First was my meeting with Yvonne Dohna. She was enthusiastic about my project, she seems to really admire Kounellis. She told she doesn’t want to get relegated to the type of second reader that simply reads it at the end, she wants to be equally involved as the first reader. I think this will be good because each one of my readers has a very specific perspective, so having two critiques and comments on each chapter will probably help balance them so that the work remains “mine” in a sense. She thought the idea of tracking Celant’s manifestoes seems like it has already been done, so I need to find some important point to make. She left me with the question “what novita was created with the movement.” This is good because I don’t see much of one, I see it more as a continuity.
Secondly, I read the article about the lecture series at MACBA and I wish I had attended this one. Celant apparently presented two of his important shows, one from 1967 and the other from the Venice Biennial 1976. This was part of a series about the history of exhibitions. The groundbreaking of these exhibitions was the non-materiality and the associations he drew between the artists represented. Actually I didn’t really get the point of it other than appreciating the informative part of it, there was no analysis and nothing that new.
Also, I spoke with Federica Capoferri who teaches Italian Cinema. I had asked to speak specifically with her about Pier Paolo Pasolini and his influence on the movement, since it was he who named the “social responsibility of art.” I think I’m going to write my paper for her class on his films of the 1960’s. The first thing she mentioned was Uccellacci e Uccellini DUH! MY FAVORITE FILM. THE FRANCISCANS! How could I be so stupid? OF COURSE. So that was groundbreaking, she also gave me some articles about Pasolini particularly speaking about Arte Povera so those will be helpful.
Today in class we went over the internet tools and I can’t wait to start using Zotero. 
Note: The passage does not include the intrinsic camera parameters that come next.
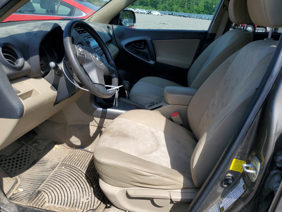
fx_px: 212
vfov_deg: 53.1
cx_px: 141
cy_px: 106
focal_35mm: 26
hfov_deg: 67.3
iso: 50
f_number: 1.5
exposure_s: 1/2000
Wednesday, November 3, 2010


Dear Research Diary,
Yesterday I had a meeting with Ilaria Gianni. We talked about where I am right now with my research and things I should do at this point. I told her I read Notes on Guerrilla War in Conjunction with Towards a Poor Theatre and we discussed the differences, she told me to write a short paper about the socio-political ambiance of Italy at the end of the 60’s. I’ve already done this a thousand times so I’ll just take it from my head now. I was also speaking to her about the apparent differences eye-to-eye between Celant and the artists as he continued writing manifestoes and how I could possibly do something along the lines of interviewing the artists and trying to see how they felt about the situation. Because my hypothesis right now is that Notes for a Guerrilla war was kind of a death sentence in and of itself. It forced Celant to keep writing more manifestoes and tying the group together so that they couldn’t diverge on their own exploratory paths. No one can stand this sort of thing so naturally it broke apart. With the added pressures of Italian terrorism and seeing that their anti-market works were regardless, being absorbed easily into the market. Plus a figure like Pistoletto who was already a name couldn’t tag behind Celant for very long. 

Monday, November 1, 2010


Dear Research Diary,
Tomorrow I will meet with Ilaria Gianni to discuss the topic. I have also e-mailed professor Capoferri and professor Dohna who I will meet with in the next week or so. Read Guerrilla Warfare and concluded that Celant is only missing the spiritual roots, which he must have been perfectly aware of but used to his own political aims. As art had entered a new “political responsibility.” I think the artists themselves draw more heavily upon the spiritual basis of Grotowski but it’s not explicit in this first manifesto.